La plateforme aéroportuaire internationale Félix Houphouët-Boigny d’Abidjan a été le théâtre d’un incident technique d’une ampleur inédite le dimanche 17 mai. Une coupure générale d’électricité a brutalement plongé l’infrastructure dans un black-out total pendant plusieurs heures. Cet incident majeur a mis en lumière la vulnérabilité des systèmes d’alimentation de secours d’un des hubs aériens les plus importants de la sous-région, paralysant instantanément l’ensemble des opérations terminales.
À l’origine de cette crise se trouve une double défaillance technique hautement improbable mais critique. Le réseau principal, opéré par la Compagnie ivoirienne d’électricité (CIE), a d’abord subi une avarie majeure. Ce point de rupture initial a malheureusement été immédiatement suivi par une panne simultanée des groupes électrogènes de secours de l’aéroport. Ce défaut d’activation de la redondance électrique — censée prendre le relais en quelques secondes — a neutralisé tous les systèmes informatiques, d’enregistrement et de sécurité de la plateforme.
Privées d’énergie et d’outils numériques, les équipes aéroportuaires ont dû basculer en mode dégradé, gérant manuellement les flux de passagers dans des conditions logistiques extrêmes. L’arrêt des systèmes de climatisation, combiné à l’obscurité, a rapidement transformé l’aérogare en une étuve, exacerbant la tension. Les procédures manuelles d’embarquement et de contrôle des bagages ont inévitablement provoqué des retards en cascade, bloquant les voyageurs au sol et perturbant les plans de vol des compagnies aériennes.
Dans l’aérogare, l’attente prolongée et le manque d’informations ont rapidement laissé place à des scènes de détresse et de chaos parmi les voyageurs. Entre l’inconfort thermique étouffant et la crainte de rater leurs correspondances, la frustration des usagers était palpable. Cet incident technique exceptionnel pose désormais de sérieuses questions sur les protocoles de maintenance des équipements de secours de l’aéroport et sur la résilience de ses infrastructures face aux crises énergétiques.

_Exercices à faire_
**a)** Recopiez le passage du texte sur la panne de l'aéroport d'Abidjan qui va de « À l’origine de » jusqu'à « de la plateforme. » inclus, en remplaçant « groupes électrogènes » par « générateurs ».
**b)** Selon le texte sur la panne de l'aéroport d'Abidjan, quels systèmes de la plateforme le défaut d'activation de la redondance électrique a-t-il neutralisés ?
Les entrées constituent un matériau distinct, sans lien avec le texte d'étude.

_Données fournies_
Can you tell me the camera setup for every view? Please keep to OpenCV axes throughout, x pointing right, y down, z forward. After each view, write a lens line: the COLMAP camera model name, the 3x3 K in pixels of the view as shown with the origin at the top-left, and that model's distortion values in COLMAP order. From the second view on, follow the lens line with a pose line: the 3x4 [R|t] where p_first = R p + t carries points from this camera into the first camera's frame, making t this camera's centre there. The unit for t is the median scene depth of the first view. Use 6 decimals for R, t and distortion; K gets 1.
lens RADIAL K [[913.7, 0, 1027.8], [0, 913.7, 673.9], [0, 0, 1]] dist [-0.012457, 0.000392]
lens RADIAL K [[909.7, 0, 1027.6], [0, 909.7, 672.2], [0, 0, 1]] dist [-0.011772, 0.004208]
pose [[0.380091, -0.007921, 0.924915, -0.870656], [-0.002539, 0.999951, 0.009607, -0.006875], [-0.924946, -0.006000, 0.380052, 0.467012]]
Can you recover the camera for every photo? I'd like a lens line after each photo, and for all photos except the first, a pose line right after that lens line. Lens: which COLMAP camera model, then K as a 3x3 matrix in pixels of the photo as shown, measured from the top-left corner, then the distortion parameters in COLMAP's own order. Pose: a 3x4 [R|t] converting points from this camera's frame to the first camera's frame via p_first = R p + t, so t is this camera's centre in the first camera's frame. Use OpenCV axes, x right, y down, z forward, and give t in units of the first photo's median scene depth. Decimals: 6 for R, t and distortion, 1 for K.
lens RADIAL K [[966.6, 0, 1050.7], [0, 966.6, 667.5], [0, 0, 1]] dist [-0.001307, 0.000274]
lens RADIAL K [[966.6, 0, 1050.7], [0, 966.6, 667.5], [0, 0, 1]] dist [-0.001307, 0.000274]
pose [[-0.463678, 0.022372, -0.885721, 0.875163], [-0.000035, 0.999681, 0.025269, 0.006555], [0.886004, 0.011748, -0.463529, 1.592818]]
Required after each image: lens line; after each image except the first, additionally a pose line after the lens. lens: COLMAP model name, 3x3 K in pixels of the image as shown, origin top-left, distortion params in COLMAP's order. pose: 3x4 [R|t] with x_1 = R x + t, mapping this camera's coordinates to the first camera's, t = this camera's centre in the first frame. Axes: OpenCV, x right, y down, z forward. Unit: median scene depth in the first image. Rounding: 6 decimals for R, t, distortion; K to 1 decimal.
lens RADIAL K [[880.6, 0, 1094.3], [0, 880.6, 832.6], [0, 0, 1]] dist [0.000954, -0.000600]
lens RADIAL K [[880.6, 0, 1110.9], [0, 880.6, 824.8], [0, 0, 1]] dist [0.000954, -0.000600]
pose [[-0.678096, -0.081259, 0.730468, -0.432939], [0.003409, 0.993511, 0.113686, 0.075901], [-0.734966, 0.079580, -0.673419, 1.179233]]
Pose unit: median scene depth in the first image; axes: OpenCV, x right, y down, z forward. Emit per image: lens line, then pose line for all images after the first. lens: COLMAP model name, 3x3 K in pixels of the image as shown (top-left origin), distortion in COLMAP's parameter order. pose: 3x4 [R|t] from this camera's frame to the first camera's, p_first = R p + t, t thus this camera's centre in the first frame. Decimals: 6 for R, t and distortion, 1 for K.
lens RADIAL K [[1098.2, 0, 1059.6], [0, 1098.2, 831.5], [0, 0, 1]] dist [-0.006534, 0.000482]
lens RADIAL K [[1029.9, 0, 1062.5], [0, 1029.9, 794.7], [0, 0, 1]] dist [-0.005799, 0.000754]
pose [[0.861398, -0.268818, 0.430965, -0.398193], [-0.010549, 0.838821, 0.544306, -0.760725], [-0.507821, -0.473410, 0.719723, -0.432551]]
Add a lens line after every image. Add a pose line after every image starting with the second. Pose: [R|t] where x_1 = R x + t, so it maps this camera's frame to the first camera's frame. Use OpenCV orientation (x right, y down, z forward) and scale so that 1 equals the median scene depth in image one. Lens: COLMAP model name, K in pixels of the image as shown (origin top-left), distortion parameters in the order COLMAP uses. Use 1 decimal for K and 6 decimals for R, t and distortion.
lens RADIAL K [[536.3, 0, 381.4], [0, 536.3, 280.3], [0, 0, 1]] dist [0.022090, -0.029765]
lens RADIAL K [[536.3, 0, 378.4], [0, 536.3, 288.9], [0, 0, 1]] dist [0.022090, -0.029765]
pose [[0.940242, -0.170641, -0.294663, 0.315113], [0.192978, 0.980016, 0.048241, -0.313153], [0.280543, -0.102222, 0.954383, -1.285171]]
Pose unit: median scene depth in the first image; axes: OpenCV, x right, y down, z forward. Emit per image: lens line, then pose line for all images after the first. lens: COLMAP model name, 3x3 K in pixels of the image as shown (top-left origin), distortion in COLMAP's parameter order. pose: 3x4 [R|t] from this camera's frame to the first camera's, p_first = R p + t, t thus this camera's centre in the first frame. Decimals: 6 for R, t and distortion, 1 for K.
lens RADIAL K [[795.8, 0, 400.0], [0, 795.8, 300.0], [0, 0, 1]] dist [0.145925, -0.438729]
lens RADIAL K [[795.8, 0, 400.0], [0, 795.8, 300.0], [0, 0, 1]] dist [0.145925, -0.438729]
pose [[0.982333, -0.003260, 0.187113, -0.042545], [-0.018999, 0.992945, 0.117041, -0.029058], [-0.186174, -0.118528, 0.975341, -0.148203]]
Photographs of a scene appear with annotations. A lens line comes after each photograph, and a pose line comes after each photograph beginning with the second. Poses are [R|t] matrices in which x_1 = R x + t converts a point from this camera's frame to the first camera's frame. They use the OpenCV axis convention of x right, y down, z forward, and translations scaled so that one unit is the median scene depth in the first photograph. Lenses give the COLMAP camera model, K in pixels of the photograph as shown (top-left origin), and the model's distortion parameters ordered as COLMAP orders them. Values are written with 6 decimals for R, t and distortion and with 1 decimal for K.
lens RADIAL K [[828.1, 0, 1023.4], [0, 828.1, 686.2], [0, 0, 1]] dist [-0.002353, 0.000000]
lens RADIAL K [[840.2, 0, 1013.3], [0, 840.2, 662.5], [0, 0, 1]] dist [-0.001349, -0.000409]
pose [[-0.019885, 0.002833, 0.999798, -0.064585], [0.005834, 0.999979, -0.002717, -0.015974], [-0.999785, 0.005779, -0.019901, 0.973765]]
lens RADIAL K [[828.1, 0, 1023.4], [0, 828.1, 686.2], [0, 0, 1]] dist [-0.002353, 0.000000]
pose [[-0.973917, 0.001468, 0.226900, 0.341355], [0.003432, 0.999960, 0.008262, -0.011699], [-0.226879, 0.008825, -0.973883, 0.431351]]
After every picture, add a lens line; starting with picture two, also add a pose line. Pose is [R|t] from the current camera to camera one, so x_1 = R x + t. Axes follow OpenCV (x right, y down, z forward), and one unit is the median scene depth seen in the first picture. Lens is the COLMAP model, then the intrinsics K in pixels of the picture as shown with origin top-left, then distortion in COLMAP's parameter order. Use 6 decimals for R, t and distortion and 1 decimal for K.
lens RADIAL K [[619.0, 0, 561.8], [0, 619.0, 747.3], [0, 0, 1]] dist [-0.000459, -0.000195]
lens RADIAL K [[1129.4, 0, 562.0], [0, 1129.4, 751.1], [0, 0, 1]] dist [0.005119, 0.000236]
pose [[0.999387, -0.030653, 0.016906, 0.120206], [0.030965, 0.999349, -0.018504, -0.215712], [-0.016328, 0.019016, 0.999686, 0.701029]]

_Corrigés par exercice_
**a)**
À l’origine de cette crise se trouve une double défaillance technique hautement improbable mais critique. Le réseau principal, opéré par la Compagnie ivoirienne d’électricité (CIE), a d’abord subi une avarie majeure. Ce point de rupture initial a malheureusement été immédiatement suivi par une panne simultanée des générateurs de secours de l’aéroport. Ce défaut d’activation de la redondance électrique — censée prendre le relais en quelques secondes — a neutralisé tous les systèmes informatiques, d’enregistrement et de sécurité de la plateforme.

**b)** Les systèmes informatiques, les systèmes d'enregistrement et les systèmes de sécurité.